Elle s’est tue un instant et il y eut un moment de stupeur. Le président a dit : « Allez-y ma petite, racontez ce que vous avez dans la tête mais je vous assure que vous êtes sur une bien mauvaise pente. » Jeanne l’a ignoré. Elle a empoigné la barre avant de reprendre : « Regarde dans les plis de mon fauteuil, qu’il m’a dit, va voir sur le rebord de la fenêtre. » J’ai tremblé. Maurel a regardé Ricard et ce dernier a pris la parole : « Allons donc et qu’allons-nous trouver dans ce fauteuil et sur cette fenêtre qui pourrait nous être utile madame ? » Jeanne a crié : « Le coupable ! Un monocle portant les initiales A.C. et le bout d’une chaussure effilochée appartenant à la paire que le coupable porte aujourd’hui à ses pieds. Un ami, notre voisin, Albert Catus assis là-bas, au fond de cette salle. Jeanne me désigna du doigt. Le coupable est ici mais pas à l’endroit où vous pensiez l’avoir mis ! »
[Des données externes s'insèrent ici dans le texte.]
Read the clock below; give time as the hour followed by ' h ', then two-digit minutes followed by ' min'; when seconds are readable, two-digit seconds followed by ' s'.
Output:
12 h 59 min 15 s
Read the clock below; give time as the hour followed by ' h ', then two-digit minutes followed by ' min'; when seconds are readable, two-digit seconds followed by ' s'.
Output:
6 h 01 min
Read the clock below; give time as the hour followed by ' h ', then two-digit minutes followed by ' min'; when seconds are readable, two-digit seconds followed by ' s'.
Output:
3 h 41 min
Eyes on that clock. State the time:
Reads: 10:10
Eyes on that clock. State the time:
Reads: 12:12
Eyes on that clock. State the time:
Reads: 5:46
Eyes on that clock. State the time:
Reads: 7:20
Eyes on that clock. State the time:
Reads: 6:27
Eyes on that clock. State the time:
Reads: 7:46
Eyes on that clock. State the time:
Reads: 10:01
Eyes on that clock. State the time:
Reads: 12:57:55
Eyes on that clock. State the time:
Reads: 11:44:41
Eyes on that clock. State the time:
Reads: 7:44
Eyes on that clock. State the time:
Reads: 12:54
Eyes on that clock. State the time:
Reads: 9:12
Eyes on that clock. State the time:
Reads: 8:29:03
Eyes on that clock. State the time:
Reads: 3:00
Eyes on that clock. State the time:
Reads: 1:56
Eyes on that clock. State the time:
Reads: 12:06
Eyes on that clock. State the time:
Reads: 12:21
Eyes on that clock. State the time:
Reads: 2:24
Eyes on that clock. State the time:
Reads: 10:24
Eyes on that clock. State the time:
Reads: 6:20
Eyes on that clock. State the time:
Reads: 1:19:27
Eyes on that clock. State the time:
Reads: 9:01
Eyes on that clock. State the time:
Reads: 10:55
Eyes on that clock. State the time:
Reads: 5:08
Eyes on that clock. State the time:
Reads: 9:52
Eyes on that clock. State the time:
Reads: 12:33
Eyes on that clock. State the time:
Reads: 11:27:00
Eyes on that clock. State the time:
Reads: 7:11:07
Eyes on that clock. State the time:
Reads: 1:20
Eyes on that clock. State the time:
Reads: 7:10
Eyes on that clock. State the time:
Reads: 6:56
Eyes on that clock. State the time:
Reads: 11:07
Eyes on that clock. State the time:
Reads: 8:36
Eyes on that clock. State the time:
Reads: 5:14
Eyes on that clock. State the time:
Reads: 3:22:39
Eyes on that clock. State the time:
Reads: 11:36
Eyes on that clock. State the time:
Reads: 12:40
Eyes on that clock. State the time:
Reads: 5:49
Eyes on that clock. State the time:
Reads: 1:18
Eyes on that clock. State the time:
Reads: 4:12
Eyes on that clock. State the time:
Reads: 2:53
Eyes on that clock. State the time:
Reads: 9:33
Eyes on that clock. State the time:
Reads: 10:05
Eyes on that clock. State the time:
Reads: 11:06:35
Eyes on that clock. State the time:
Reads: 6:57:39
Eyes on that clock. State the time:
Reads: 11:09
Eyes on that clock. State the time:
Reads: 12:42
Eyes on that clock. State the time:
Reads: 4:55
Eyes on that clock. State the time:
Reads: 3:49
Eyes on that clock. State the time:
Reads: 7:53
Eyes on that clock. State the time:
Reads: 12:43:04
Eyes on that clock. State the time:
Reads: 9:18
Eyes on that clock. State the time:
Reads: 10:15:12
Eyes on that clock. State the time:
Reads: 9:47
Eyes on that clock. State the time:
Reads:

C’était la première fois qu’autant de yeux m’observaient. Je ne sais pas ce que racontait mon visage mais j’ai su à la manière qu’on me regardait que sans prononcer un mot ma figure se confessait. Mes yeux n’ont jamais appris à mentir. Je ne sais pas pourquoi je ne suis pas resté assis ? Je ne sais pas pourquoi je n’ai pas dit simplement : « Mais non, ce n’est pas moi. » ? C’était facile pourtant ! Savez-vous ce que j’ai fait plutôt ? Je suis parti en courant. J’ai fui, un aveux, emportant à mes trousses les gendarmes.
Voilà, vous connaissez toute l’histoire. Un fantôme. On peut y croire ou ne pas y croire. Un spectre m’a porté l’estocade et je vous écris aujourd’hui dans un cachot, le même où croupissait Jeanne tantôt. Ne me demandez pas pourquoi j’ai placé du poison dans le café de Roger. Ce serait trop long à raconter et je n’ai plus le temps. Écoutez donc ! J’entends les pas lourds du bourreau qui vient me chercher. Alors je pose ma plume et je vous dis adieu.
Albert Catus fut condamné à mort par pendaison. Jeanne ne retourna pas à Saint-Castel. On la vit se réfugier dans une aile de l’abbaye de Bonneval où elle eut la charge des potagers. On disait qu’elle n’avait pas son pareil pour les plantes médicinales. Dans un coin dissimulé du jardin, elle entretint un parterre de digitales auprès duquel elle s’agenouillait parfois, passant ses longs doigts sur les cloches pourpres, avant de sourire. Jeanne Albiec mourut le 2 avril 1984, le jour de ses cent ans, personne ne se souvenait alors de « l’Affaire ».